Wer am Rhein spazieren geht oder mit dem Schiff unterwegs ist, hat sie vielleicht schon einmal entdeckt: Unter vielen Kölner Rheinbrücken ragt eine Metallstange heraus, an deren Ende ein auffälliger gelber Körper befestigt ist. Es ist ein beliebtes Foto-Motiv, denn Möwen und andere Vögel sitzen gerne auf dieser Stange. Doch die wenigsten wissen, wofür die Stange da ist. Dabei erfüllt sie eine wichtige Aufgabe für die Schifffahrt. Kennst du die richtige Antwort? Test hier dein Wissen – im Anschluss liest du eine ausführliche Erklärung dazu:
Bei dem gelben Bauteil handelt es sich um einen Radarreflektor, der auf einer Stange unter der Brücke montiert ist. Seine Aufgabe: Er sorgt dafür, dass Schiffe die Brückenpfeiler auch bei schlechter Sicht – etwa bei Nebel, Regen oder in der Dunkelheit – auf dem Radar eindeutig erkennen können. Gerade auf dem Rhein, einer der meistbefahrenen Wasserstraßen Europas, ist das ein wichtiger Sicherheitsaspekt.
Warum braucht man überhaupt einen Radarreflektor?
Auf den ersten Blick könnte man meinen, dass eine riesige Stahlbrücke auf dem Radar ohnehin problemlos zu erkennen ist. Tatsächlich ist das aber nicht immer ausreichend. Der Brückenüberbau erzeugt auf dem Radarschirm oft ein großes zusammenhängendes Echo. Die einzelnen Pfeiler gehen darin teilweise unter oder lassen sich nicht eindeutig voneinander unterscheiden. Für ein Schiff ist aber entscheidend zu wissen, wo genau sich die sichere Durchfahrt zwischen den Pfeilern befindet.
Genau hier kommen die Radarreflektoren ins Spiel. Sie sind so konstruiert und positioniert, dass sie ein besonders starkes und klar erkennbares Radarecho zurückwerfen. Dadurch können Schiffsführer die Lage der Brückenpfeiler deutlich präziser bestimmen und die richtige Brückenöffnung ansteuern – selbst dann, wenn die Sicht nur wenige Meter beträgt.
Warum sind sie gelb – und warum hängen sie unter der Brücke?
Der eigentliche Radarreflektor ist der gelbe Körper am Ende der Stange. Die auffällige Farbe dient vor allem dazu, dass das Bauteil auch bei Wartungsarbeiten oder aus der Nähe gut sichtbar ist. Für das Radar spielt die Farbe dagegen keine Rolle – entscheidend ist die besondere Form des Reflektors, die Radarwellen gezielt zurück zum Schiff sendet.
Die Stange ist bewusst unterhalb des Brückenüberbaus angebracht. Dort kann der Radarreflektor frei „gesehen“ werden und wird nicht von der Stahlkonstruktion der Brücke abgeschirmt. So entsteht auf dem Radarschirm ein eindeutiger Orientierungspunkt, der den Schiffsführern zusätzliche Sicherheit gibt.

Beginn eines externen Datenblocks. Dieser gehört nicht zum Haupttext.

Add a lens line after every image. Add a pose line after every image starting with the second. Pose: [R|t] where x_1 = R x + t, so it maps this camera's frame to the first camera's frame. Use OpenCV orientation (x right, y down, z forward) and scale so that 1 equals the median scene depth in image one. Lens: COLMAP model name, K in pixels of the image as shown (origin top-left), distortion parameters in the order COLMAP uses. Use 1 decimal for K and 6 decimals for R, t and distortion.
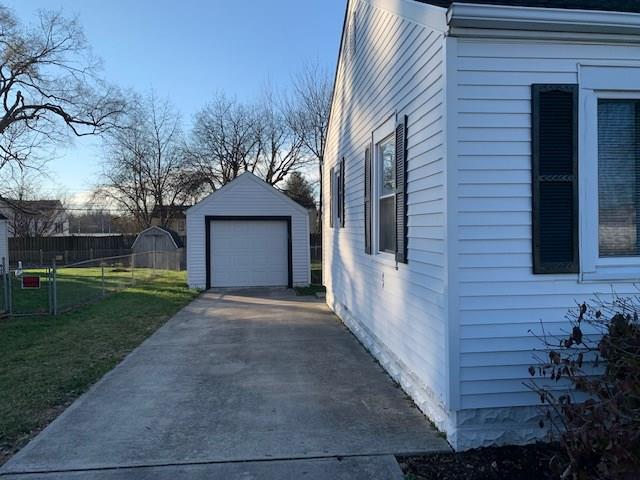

Sogar offiziell vorgeschrieben
Dass diese gelben Stangen keine zufälligen Bauteile sind, zeigt ein Blick in die Vorschriften. Die Rheinschifffahrtspolizeiverordnung führt unter den „Zusätzlichen Zeichen für die Radarschifffahrt“ ausdrücklich „Stangen mit Radarreflektor“ sowie gelbe Tonnen mit Radarreflektoren zur Kennzeichnung von Brückenpfeilern auf. Solche Einrichtungen kommen überall dort zum Einsatz, wo sie für eine sichere Navigation erforderlich sind.
Wer künftig also über die Kölner Brücken spaziert, kann einmal nach unten schauen: Die kleinen gelben Bauteile wirken unscheinbar, leisten für die Schifffahrt auf dem Rhein aber einen wichtigen Beitrag zur Orientierung und Sicherheit.